The water was nearly 25 feet high.

“It smashed everything; nothing was left,” said Khadija Agha, an Afghan refugee living in Pakistan whose home was destroyed in the floods. The only possessions she and her family were able to salvage were a few dresses and some pots.

They are a family of 13. She and her husband, Taaghan, have nine children, two of whom are under five years old. Their nephew and daughter-in-law live with them, as well.

Khadija’s family moved from Afghanistan to Pakistan when she was a young girl, 30 years ago.

“We left due to the war, when Russia invaded Afghanistan,” she explained.

They’d been living in the Azakhen refugee camp in Nowshera, Pakistan for nearly 15 years before the flooding, making a meager income of 4,000 Pakistani rupees ($47) a month from weaving carpets. In addition to caring for her children and doing the housework, Khadija works alongside her husband.
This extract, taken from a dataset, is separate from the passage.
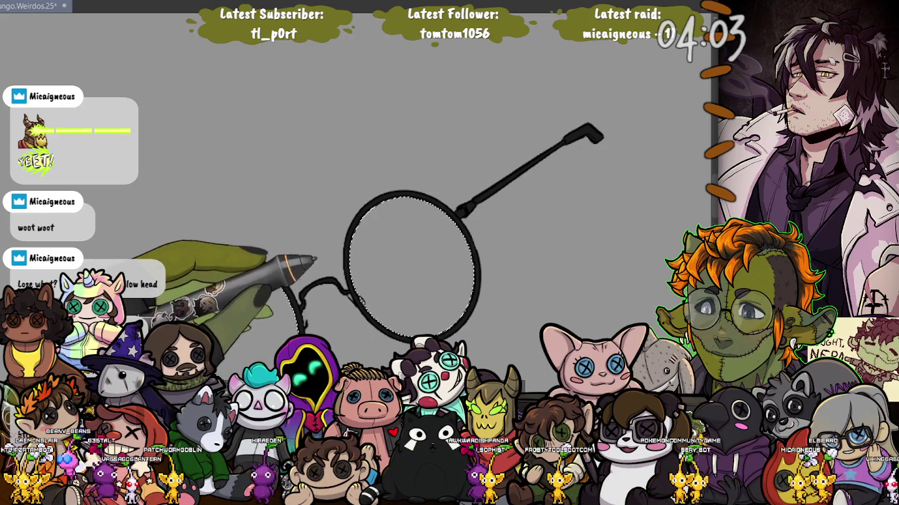
{"action": "left_click_drag", "start_coordinate": [412, 267], "coordinate": [244, 291]}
After the floods left them homeless, Khadija and her family travelled to Attock to stay with some of her relatives.

“We were all together, and we managed to reach Attock safely,” said Khadija.
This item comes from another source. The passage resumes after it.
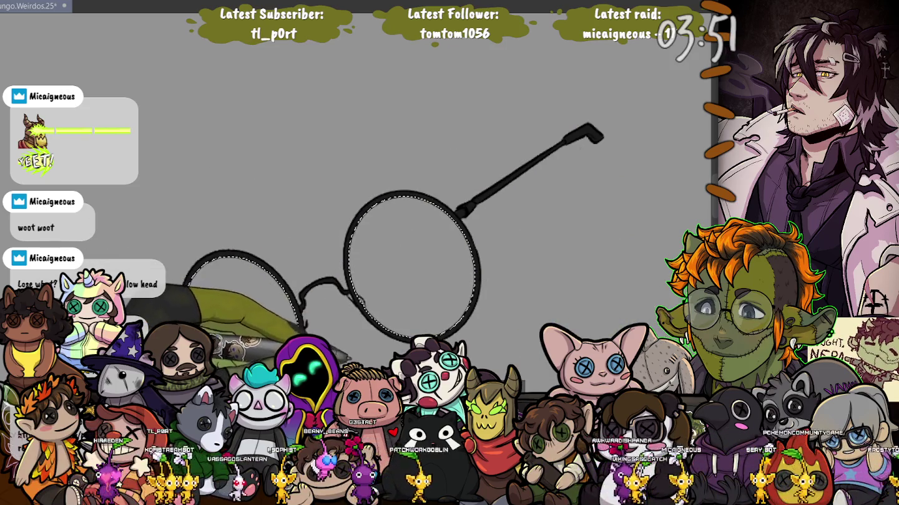
{"action": "key", "text": "alt+BackSpace"}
Now, she and her family have moved into a rented home there and plan to live in the town permanently, though they have not yet found work. Right now, they are relying on help from their relatives and donations from Barakat.

“We have arranged for a house first, and now we will look for work, but we can only weave carpets. Barakat has helped us to arrange for our daily expenses. We will buy food and supplies with the money Barakat has given us,” she said.

Khadija and her husband also plan to send all their children to Barakat schools because Barakat will be providing them with free education. In their previous town, they could not afford to send their children to school.

“I’d heard about Barakat schools, and now, we will send our children to them,” said Khadija.

After seeing her home and livelihood torn to shreds, Khadija says that her greatest fear is quite simple: survival.

“I have a large family,” said Khadija. “We are all struggling hard just to survive.”